You know why we highly value collaboration? One of the reasons is that you’ll need your entire community to excel and to thrive at MIT. You can ask upperclassmen for advice, bounce ideas, help on psets, collaborate on extracurriculars and projects, …
- “Be ambitious but don’t be too ambitious, prioritize sleep too”
There are freshman credit limits for a reason. (My wife went to a school where there’s minimums … the average MIT student was an overachiever/superachiever type that thinks 70+ MIT units would be fun plus adding a bunch of extracurriculars / easy and sleep is overrated.)
Freshman year is transitional, and it will get harder.
Sleep is important for many reasons (reset, neurochemistry, mental health, memory/memorizaiton, etc.)
- “Find positive ways to deal with stress”
And this will be different for each person.

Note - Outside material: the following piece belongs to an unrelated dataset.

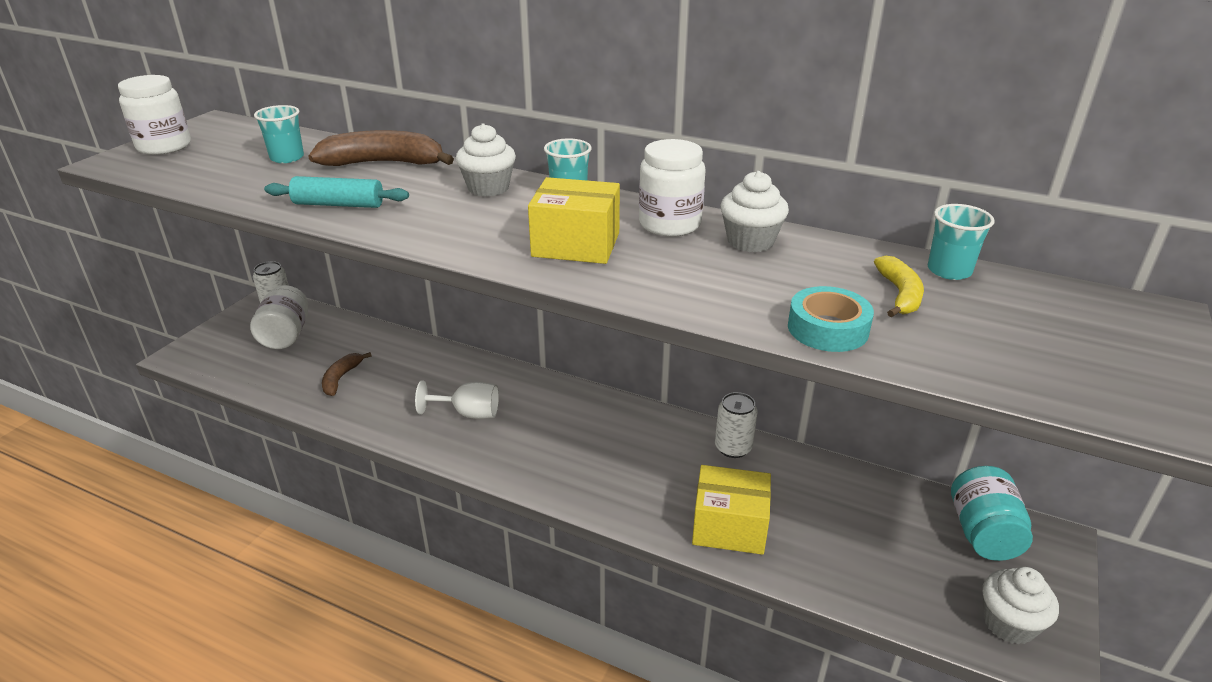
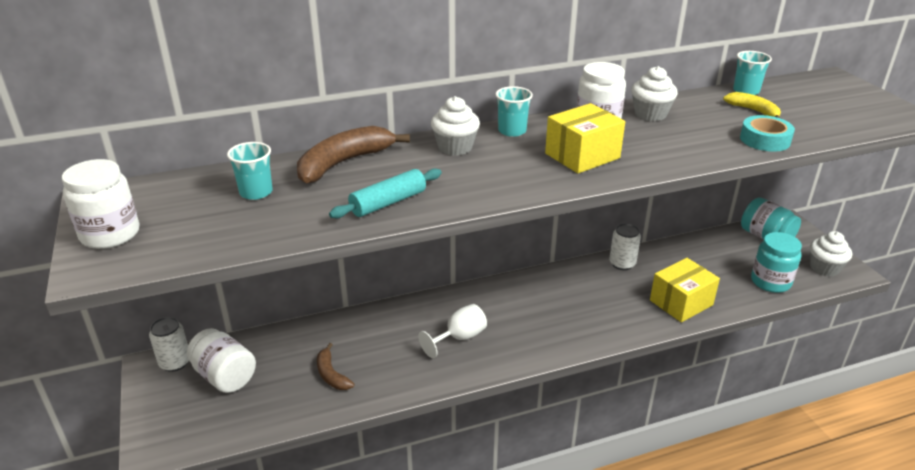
camera: 45 degrees left, 0 degrees up
(890, 583) = (770, 282): none -> turquoise jar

Good ways:
Exercise, Sports
Sleep / rest
Relaxation
Recreation
Meditation / prayer / etc.
Having fun time with your friends
- “You have lots of resources”
Upperclassmen
Graduate Residence Tutors
Housemasters
Departmental tutors
Professors
Graduate student tutors and recitation instructors
Your peers
Your friends
Various offices like Office of Minority Education and the International Students Offices may have appropriate resources
Mind Hand Heart
S3 (Student Support Services)
MIT Alumni
Libraries
Local area libraries (might not be applicable under COVID)
For instance, my freshman seminar, I needed a paper from the Department of Transportation and it turns out that was a couple blocks from my dorm (the Volpe Center is at 55 Broadway, Cambridge, MA).